**What to produce**
Search the data for the word "Fixed". Reproduce every line where it is found.

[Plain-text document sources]
________________________________________

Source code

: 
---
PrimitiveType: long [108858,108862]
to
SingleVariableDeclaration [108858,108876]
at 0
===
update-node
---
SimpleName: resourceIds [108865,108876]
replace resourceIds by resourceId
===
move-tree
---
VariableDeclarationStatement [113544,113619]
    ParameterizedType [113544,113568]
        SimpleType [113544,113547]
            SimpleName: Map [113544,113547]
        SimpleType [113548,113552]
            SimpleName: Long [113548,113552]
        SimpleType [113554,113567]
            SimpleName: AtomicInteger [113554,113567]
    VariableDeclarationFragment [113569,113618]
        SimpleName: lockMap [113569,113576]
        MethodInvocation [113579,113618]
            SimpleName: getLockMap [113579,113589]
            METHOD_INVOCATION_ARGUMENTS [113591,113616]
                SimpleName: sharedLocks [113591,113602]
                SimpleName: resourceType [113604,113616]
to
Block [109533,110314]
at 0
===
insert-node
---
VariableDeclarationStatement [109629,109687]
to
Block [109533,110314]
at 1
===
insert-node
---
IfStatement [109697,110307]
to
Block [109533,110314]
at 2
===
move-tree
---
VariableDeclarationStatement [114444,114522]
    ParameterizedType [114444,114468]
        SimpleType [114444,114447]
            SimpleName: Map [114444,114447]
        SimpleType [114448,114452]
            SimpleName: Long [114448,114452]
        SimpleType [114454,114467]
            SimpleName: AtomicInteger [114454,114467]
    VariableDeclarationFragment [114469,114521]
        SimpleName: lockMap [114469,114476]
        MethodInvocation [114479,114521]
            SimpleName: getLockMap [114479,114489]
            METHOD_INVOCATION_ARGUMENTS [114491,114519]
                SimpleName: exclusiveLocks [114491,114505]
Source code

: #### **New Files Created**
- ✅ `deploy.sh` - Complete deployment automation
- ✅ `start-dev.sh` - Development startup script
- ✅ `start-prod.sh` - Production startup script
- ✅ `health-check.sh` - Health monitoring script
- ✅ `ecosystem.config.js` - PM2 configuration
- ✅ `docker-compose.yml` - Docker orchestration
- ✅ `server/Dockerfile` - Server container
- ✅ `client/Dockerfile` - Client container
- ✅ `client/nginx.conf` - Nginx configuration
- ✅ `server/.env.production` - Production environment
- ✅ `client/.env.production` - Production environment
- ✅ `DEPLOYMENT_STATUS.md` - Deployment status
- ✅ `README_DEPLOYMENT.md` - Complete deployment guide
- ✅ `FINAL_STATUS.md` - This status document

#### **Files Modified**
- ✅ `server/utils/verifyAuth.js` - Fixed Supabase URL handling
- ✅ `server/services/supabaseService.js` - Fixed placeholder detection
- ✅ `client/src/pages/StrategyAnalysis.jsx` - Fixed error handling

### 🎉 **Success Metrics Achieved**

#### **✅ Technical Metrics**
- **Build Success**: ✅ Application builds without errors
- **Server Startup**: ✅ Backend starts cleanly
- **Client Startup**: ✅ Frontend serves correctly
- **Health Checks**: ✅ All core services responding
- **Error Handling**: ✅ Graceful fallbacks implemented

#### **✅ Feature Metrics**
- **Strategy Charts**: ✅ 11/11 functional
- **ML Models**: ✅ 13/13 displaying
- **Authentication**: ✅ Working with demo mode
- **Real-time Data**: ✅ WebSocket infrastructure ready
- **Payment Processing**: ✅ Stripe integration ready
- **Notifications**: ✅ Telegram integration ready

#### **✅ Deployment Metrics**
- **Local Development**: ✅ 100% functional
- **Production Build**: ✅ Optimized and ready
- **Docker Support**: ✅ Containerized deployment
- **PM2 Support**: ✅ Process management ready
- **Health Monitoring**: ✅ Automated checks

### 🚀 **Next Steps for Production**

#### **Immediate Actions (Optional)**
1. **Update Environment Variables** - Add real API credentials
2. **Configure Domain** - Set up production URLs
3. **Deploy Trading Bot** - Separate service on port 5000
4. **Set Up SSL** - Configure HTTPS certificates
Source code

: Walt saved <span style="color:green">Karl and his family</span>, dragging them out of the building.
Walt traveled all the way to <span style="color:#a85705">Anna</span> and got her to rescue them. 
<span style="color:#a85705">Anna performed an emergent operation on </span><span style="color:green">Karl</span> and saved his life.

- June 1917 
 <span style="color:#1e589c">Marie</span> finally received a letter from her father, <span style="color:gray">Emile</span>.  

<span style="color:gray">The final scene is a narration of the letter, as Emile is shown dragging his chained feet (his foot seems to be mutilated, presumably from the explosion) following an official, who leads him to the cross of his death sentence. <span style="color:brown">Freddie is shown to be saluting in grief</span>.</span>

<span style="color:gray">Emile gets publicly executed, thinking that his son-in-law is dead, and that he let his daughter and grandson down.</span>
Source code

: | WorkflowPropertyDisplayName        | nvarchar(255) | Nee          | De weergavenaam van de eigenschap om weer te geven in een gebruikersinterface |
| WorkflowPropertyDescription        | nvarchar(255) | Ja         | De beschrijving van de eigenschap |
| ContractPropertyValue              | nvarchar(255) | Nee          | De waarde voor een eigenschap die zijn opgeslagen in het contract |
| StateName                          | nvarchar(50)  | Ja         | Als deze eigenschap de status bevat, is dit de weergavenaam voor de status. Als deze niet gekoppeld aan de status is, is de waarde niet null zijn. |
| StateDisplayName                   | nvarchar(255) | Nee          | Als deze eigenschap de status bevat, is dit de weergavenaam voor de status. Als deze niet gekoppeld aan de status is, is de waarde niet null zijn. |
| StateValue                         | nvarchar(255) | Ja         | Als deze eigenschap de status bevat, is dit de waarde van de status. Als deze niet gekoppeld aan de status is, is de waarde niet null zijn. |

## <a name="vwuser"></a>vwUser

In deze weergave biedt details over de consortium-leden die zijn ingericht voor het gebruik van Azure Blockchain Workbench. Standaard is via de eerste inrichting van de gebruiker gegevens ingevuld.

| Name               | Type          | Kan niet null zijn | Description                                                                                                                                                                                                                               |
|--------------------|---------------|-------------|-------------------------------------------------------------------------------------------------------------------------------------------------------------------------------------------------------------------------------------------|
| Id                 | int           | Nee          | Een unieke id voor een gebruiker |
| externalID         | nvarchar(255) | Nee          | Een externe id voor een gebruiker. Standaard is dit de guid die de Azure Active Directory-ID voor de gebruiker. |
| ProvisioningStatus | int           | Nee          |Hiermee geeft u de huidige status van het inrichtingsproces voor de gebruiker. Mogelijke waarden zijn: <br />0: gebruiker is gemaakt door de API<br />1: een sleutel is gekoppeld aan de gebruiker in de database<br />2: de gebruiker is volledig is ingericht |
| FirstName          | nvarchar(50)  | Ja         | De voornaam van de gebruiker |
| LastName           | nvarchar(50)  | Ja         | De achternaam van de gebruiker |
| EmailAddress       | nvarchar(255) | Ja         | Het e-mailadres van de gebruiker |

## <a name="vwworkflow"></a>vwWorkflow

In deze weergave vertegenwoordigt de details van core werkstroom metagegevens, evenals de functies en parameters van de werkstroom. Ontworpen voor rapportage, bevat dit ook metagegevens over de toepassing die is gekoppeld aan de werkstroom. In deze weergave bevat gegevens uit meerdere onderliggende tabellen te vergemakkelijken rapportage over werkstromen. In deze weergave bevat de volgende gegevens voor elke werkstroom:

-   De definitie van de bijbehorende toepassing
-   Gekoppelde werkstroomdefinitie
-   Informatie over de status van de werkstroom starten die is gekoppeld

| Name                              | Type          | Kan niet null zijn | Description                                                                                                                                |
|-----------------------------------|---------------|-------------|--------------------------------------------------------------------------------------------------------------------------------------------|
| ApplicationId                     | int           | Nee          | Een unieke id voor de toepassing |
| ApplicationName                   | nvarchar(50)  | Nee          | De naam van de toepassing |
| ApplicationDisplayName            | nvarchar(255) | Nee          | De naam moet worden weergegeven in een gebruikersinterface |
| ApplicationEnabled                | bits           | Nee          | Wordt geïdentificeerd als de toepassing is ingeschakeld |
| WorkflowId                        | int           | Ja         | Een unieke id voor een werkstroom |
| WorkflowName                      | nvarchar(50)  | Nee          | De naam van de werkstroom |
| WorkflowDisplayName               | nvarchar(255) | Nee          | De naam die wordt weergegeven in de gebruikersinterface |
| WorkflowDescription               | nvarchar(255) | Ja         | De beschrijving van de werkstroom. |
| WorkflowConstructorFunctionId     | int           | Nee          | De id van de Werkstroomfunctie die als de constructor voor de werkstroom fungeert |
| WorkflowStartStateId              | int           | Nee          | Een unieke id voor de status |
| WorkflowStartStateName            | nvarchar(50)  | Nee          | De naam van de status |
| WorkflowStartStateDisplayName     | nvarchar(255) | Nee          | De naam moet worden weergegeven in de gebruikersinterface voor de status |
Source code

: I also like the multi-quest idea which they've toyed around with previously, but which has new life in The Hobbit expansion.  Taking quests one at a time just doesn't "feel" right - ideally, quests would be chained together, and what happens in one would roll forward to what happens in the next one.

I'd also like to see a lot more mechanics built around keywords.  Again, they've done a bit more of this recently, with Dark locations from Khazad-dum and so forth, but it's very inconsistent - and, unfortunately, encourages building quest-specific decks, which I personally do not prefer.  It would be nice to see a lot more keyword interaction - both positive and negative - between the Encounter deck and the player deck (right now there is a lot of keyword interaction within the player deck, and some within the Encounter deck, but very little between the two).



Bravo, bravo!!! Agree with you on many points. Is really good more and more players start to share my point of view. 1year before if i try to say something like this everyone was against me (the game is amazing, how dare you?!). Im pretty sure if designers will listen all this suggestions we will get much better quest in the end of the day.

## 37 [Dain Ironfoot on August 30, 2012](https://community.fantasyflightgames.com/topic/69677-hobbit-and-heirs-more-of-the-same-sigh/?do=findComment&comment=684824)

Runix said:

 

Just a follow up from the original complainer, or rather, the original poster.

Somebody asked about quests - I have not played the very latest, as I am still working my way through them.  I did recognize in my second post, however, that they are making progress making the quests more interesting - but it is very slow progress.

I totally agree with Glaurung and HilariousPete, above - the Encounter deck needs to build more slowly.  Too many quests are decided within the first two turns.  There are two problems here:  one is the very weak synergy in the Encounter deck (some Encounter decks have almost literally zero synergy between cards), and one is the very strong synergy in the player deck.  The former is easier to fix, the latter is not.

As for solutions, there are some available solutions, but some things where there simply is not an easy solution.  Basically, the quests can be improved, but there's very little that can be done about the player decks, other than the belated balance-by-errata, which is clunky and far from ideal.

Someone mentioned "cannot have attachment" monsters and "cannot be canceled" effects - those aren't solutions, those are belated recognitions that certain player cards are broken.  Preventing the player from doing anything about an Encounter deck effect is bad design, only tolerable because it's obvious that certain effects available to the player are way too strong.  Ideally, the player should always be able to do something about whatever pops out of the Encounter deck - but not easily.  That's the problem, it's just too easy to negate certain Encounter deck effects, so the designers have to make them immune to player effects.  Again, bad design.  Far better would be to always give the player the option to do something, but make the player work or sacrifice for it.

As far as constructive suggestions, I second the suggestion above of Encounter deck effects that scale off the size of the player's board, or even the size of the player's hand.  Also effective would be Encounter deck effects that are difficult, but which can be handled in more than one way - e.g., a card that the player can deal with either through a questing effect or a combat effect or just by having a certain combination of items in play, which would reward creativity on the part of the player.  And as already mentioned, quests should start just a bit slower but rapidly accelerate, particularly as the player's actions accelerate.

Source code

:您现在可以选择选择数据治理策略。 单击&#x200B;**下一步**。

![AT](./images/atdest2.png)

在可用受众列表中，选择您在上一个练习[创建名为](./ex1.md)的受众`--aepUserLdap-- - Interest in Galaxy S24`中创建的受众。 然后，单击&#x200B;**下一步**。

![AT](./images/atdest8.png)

________________________________________

**Solution for this problem**
- ✅ `server/utils/verifyAuth.js` - Fixed Supabase URL handling
- ✅ `server/services/supabaseService.js` - Fixed placeholder detection
- ✅ `client/src/pages/StrategyAnalysis.jsx` - Fixed error handling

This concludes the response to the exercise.